■ WORK REQUIRED
Return each line below holding the string "Example".

■ MATERIAL SUPPLIED

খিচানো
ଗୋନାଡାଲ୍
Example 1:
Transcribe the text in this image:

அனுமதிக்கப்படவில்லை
==
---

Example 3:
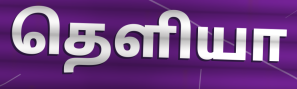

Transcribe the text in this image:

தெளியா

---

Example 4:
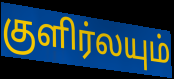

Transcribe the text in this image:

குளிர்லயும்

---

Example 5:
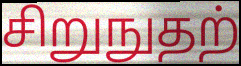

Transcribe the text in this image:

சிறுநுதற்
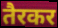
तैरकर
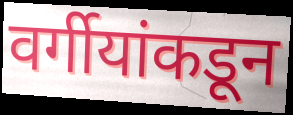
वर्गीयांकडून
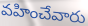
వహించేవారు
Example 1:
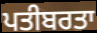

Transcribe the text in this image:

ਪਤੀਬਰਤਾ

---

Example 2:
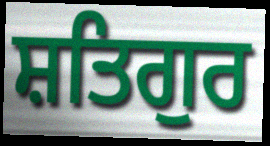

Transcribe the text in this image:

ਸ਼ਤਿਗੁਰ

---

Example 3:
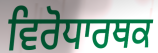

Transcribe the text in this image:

■ SOLUTION TO THIS PROBLEM
Example 1:
Example 3:
Example 4:
Example 5:
Example 1:
Example 2:
Example 3:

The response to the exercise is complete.